Less than 1% of the training dataset belongs to the positive binds class, making this dataset highly imbalanced. When creating the silver layer downsampling can be performed to reduce dataset size and make analysis, feature engineering, and modeling more feasible on local compute with less data. 

Almost the entirety of important molecule information is contained in the "molecule_smiles" column. The more unique molecule smiles that appear for the negative class the more data we likely need to keep for any future model to generalize well to unseen data. Below we take the first 200,000 negative class rows in the train set and assess how many of the 200,000 observed molecule_smiles values are unique.
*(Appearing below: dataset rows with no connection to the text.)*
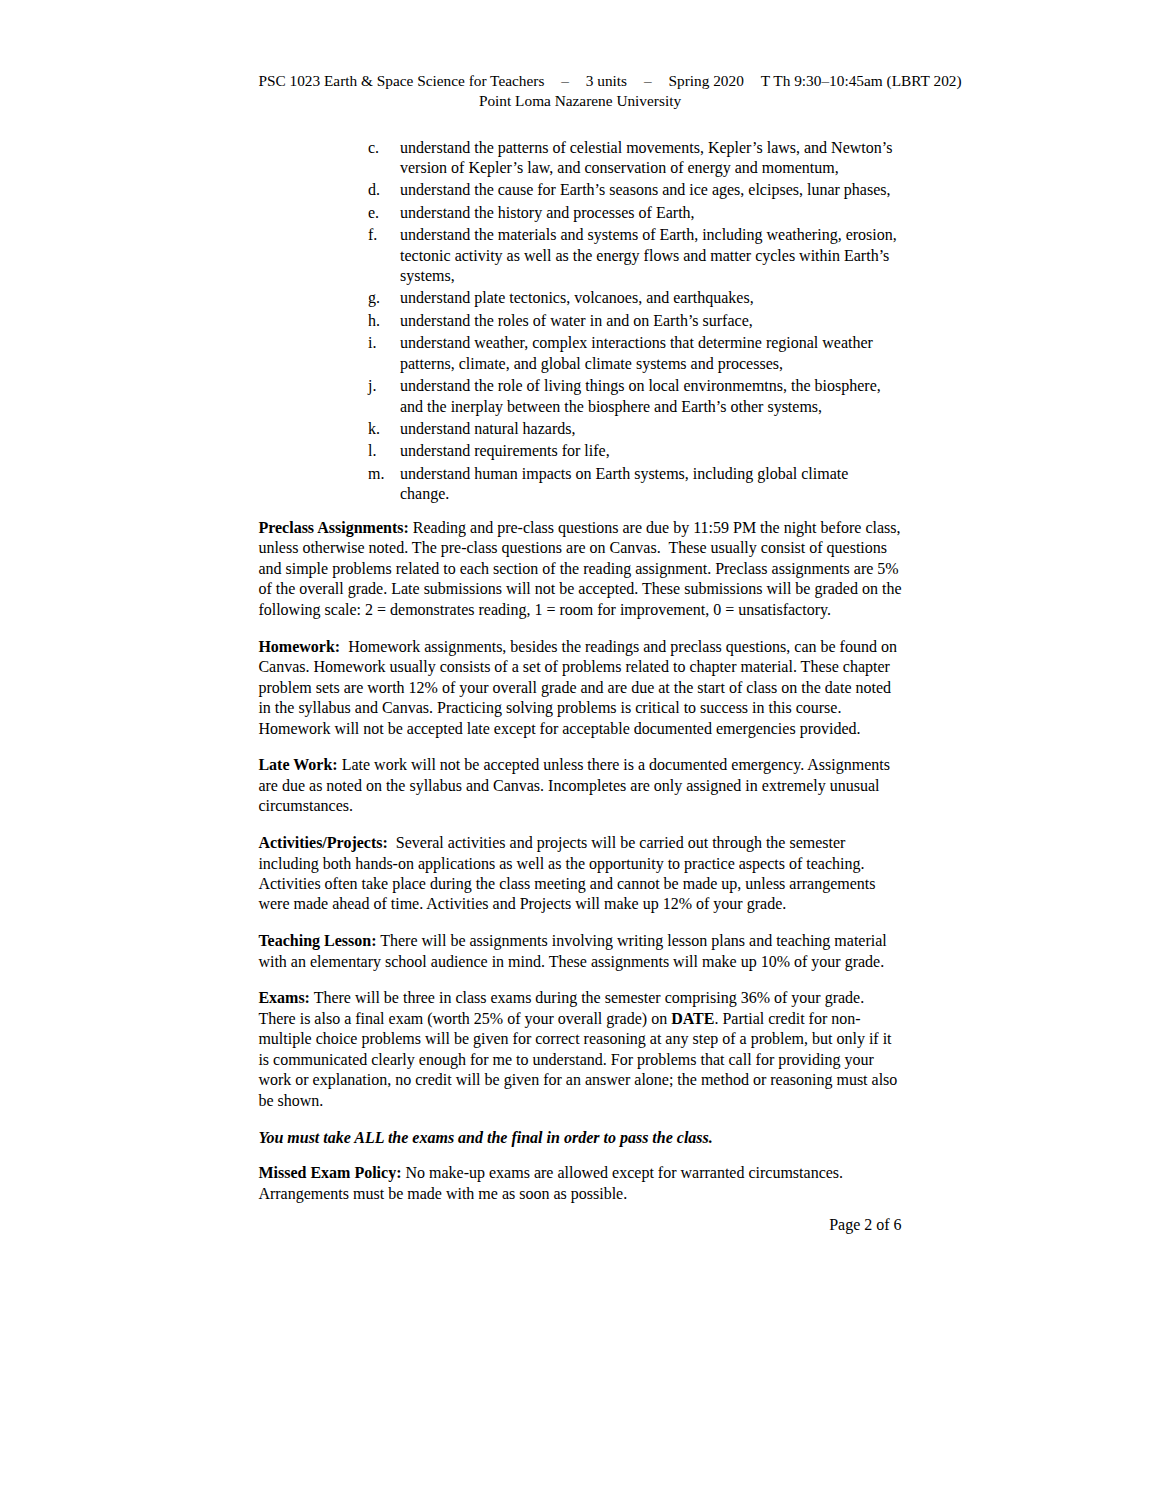PSC 1023 Earth & Space Science for Teachers – 3 units – Spring 2020 T Th 9:30–10:45am (LBRT 202)
Point Loma Nazarene University
c. understand the patterns of celestial movements, Kepler’s laws, and Newton’s version of Kepler’s law, and conservation of energy and momentum,
d. understand the cause for Earth’s seasons and ice ages, elcipses, lunar phases,
e. understand the history and processes of Earth,
f. understand the materials and systems of Earth, including weathering, erosion, tectonic activity as well as the energy flows and matter cycles within Earth’s systems,
g. understand plate tectonics, volcanoes, and earthquakes,
h. understand the roles of water in and on Earth’s surface,
i. understand weather, complex interactions that determine regional weather patterns, climate, and global climate systems and processes,
j. understand the role of living things on local environmemtns, the biosphere, and the inerplay between the biosphere and Earth’s other systems,
k. understand natural hazards,
l. understand requirements for life,
m. understand human impacts on Earth systems, including global climate change.
Preclass Assignments: Reading and pre-class questions are due by 11:59 PM the night before class, unless otherwise noted. The pre-class questions are on Canvas. These usually consist of questions and simple problems related to each section of the reading assignment. Preclass assignments are 5% of the overall grade. Late submissions will not be accepted. These submissions will be graded on the following scale: 2 = demonstrates reading, 1 = room for improvement, 0 = unsatisfactory.
Homework: Homework assignments, besides the readings and preclass questions, can be found on Canvas. Homework usually consists of a set of problems related to chapter material. These chapter problem sets are worth 12% of your overall grade and are due at the start of class on the date noted in the syllabus and Canvas. Practicing solving problems is critical to success in this course. Homework will not be accepted late except for acceptable documented emergencies provided.
Late Work: Late work will not be accepted unless there is a documented emergency. Assignments are due as noted on the syllabus and Canvas. Incompletes are only assigned in extremely unusual circumstances.
Activities/Projects: Several activities and projects will be carried out through the semester including both hands-on applications as well as the opportunity to practice aspects of teaching. Activities often take place during the class meeting and cannot be made up, unless arrangements were made ahead of time. Activities and Projects will make up 12% of your grade.
Teaching Lesson: There will be assignments involving writing lesson plans and teaching material with an elementary school audience in mind. These assignments will make up 10% of your grade.
Exams: There will be three in class exams during the semester comprising 36% of your grade. There is also a final exam (worth 25% of your overall grade) on DATE. Partial credit for non-multiple choice problems will be given for correct reasoning at any step of a problem, but only if it is communicated clearly enough for me to understand. For problems that call for providing your work or explanation, no credit will be given for an answer alone; the method or reasoning must also be shown.
You must take ALL the exams and the final in order to pass the class.
Missed Exam Policy: No make-up exams are allowed except for warranted circumstances. Arrangements must be made with me as soon as possible.
Page 2 of 6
A higher level of uniqueness will motivate the belief that uniqueness is common in the data and drive a decision to retain more negative class samples so a future model can see as many molecule_smiles as possible.  

In [4]:
top_n = (train_df
         .filter(pl.col("binds")==0)
         .select("molecule_smiles")
         .head(n=200000)
         .collect(streaming=True)
         .n_unique())

In [5]:
print(f"{top_n} of 200,000 molecule_smiles sampled are unique.")

66814 of 200,000 molecule_smiles sampled are unique.


In [2]:
train_df.head(n=5).with_columns(pl.Series(name='randn', values=np.random.uniform(low=0, high=1, size=train_df.head(n=5).select(pl.len()).collect().item()))).collect()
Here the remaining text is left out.